Zanatdy · 10/03/2026 07:20

I don’t think anything. I have plenty of friends who have one child, all for different reasons. That’s their choice, just as it was my decision to have 3 DC.

lljkk · 10/03/2026 07:30

There are so many things in the world to have opinions about, I don't know why I'd invest energy in this.

1.Choosing to have one child & 2.expecting too much of them: I could find opinions about that.
1.Choosing to have one child & 2.being too emotionally invested in them: I could find opinions about that.
1.Choosing to have one child & 2.neglecting them, I can find opinions on this.

It's the (2) part I actually have critical opinions about, not the (1) part. People can do the (2) part when they chose to have a large family, too.

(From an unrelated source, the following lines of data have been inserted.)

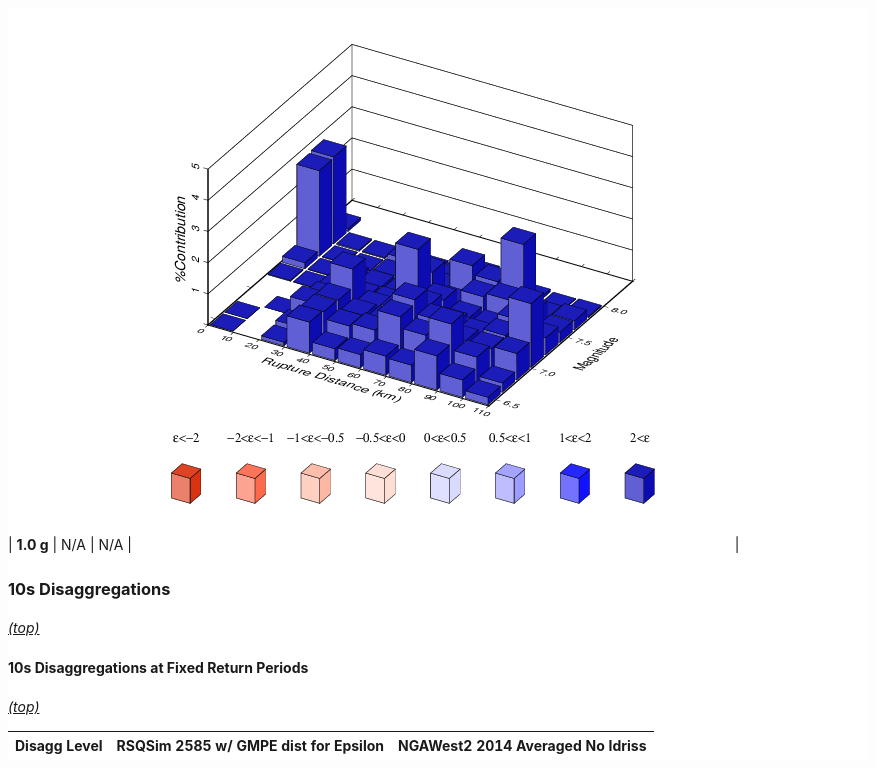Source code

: | **1.0 g** | N/A | N/A | ![Disaggregation](resources/disagg_gmpe_7.5s_iml_1.0.png) |

### 10s Disaggregations
*[(top)](#table-of-contents)*

#### 10s Disaggregations at Fixed Return Periods
*[(top)](#table-of-contents)*

| **Disagg Level** | **RSQSim 2585 w/ GMPE dist for Epsilon** | **NGAWest2 2014 Averaged No Idriss** |
|-----|-----|-----|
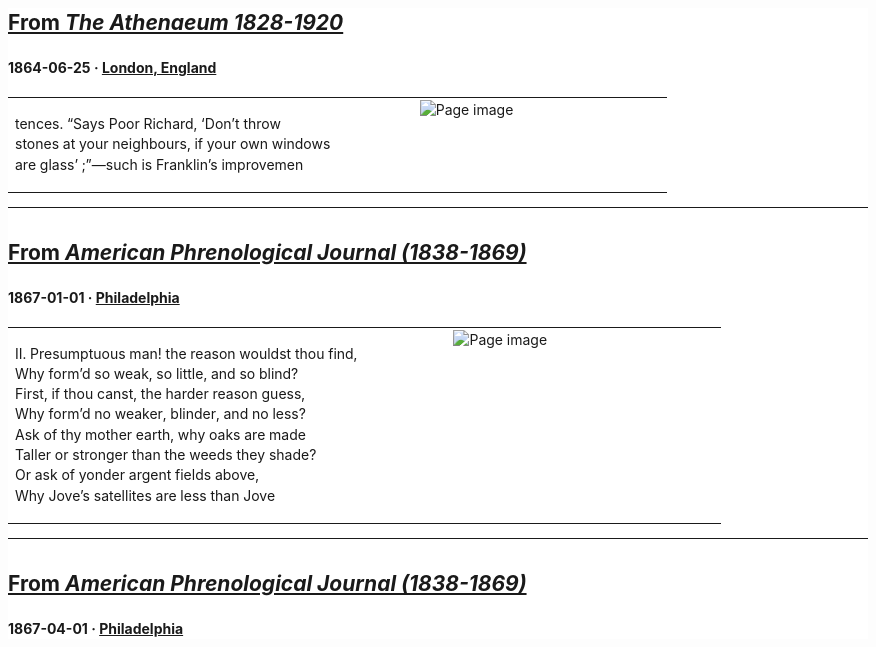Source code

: ## [From _The Athenaeum 1828-1920_](https://archive.org/details/sim_athenaeum-uk_1864-06-25_1913/page/n9/mode/1up?view=theater)

#### 1864-06-25 &middot; [London, England](http://dbpedia.org/resource/London)

<table style="width: 100%;"><tr><td style="width: 50%">

  
tences. “Says Poor Richard, ‘Don’t throw  
stones at your neighbours, if your own windows  
are glass’ ;”—such is Franklin’s improvemen
</td><td style="width: 50%; max-height: 75%; margin: auto; display: block;">
<img alt="Page image" src="https://iiif.archive.org/iiif/sim_athenaeum-uk_1864-06-25_1913&#0036;9/pct:38.988095,30.572139,26.719577,3.134328/600,/0/default.jpg"/>
</td>
</tr></table>

---

## [From _American Phrenological Journal (1838-1869)_](https://archive.org/details/sim_phrenological-journal-and-science-of-health_1867-01_45_1/page/n30/mode/1up?view=theater)

#### 1867-01-01 &middot; [Philadelphia](http://dbpedia.org/resource/Philadelphia)

<table style="width: 100%;"><tr><td style="width: 50%">

  
II. Presumptuous man! the reason wouldst thou find,  
Why form’d so weak, so little, and so blind?  
First, if thou canst, the harder reason guess,  
Why form’d no weaker, blinder, and no less?  
Ask of thy mother earth, why oaks are made  
Taller or stronger than the weeds they shade?  
Or ask of yonder argent fields above,  
Why Jove’s satellites are less than Jove
</td><td style="width: 50%; max-height: 75%; margin: auto; display: block;">
<img alt="Page image" src="https://iiif.archive.org/iiif/sim_phrenological-journal-and-science-of-health_1867-01_45_1&#0036;30/pct:11.495925,49.493554,28.492433,8.402394/600,/0/default.jpg"/>
</td>
</tr></table>

---

## [From _American Phrenological Journal (1838-1869)_](https://archive.org/details/sim_phrenological-journal-and-science-of-health_1867-04_45_4/page/n35/mode/1up?view=theater)

#### 1867-04-01 &middot; [Philadelphia](http://dbpedia.org/resource/Philadelphia)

Mithral · 10/03/2026 07:39

Sartre · 10/03/2026 07:18

Honestly don’t care at all. I once had a mum start going in depth into why they only had one child and I have no idea why she felt the need to justify this to me, we were relative strangers queuing to get into a school event. She blamed a traumatic birth experience which may be true but she’s also clearly a much older mum, I’d say late 40s now and DC are 7 so I’d argue it’s a fertility thing but whatever.

This is such a weird anecdote - so you don't care at all but thought you'd just tell us all about someone who told you she had a traumatic birth but you think she's lying that's that why she only has one. What are we meant to take from this story?

oopsHereItIs · 10/03/2026 09:23

I think have what you can afford is the responsible approach, and this extends to financial, physical and emotional ability.

SteveHill · 10/03/2026 18:17

Our son and DIL are in this position. Both work, both would like another child but they would need to move from their tiny house and cannot really afford to do so. Then there's the cost of childcare etc. It is for them entirely an economic decision.

Four other adult children, two in long term relationships, have so far produced no grandchildren.

Our replacement birthrate is 2.1. We are achieving 1.4, and the rate continues to fall. That means we face possibly critical population decline, with an increasingly elderly population and fewer workers to fund state pensions and other public services.

Nationally, it is an issue. I don't judge individuals' choices.

BillieWiper · 10/03/2026 18:26

I don't think anything much other than they clearly only wanted one kid.

Same as the only assumption I'd make on someone with lots of kids is that they happened to want a big family.

As long as someone is caring and able to support their kids financially it's not anyone's concern really how big a family someone chooses.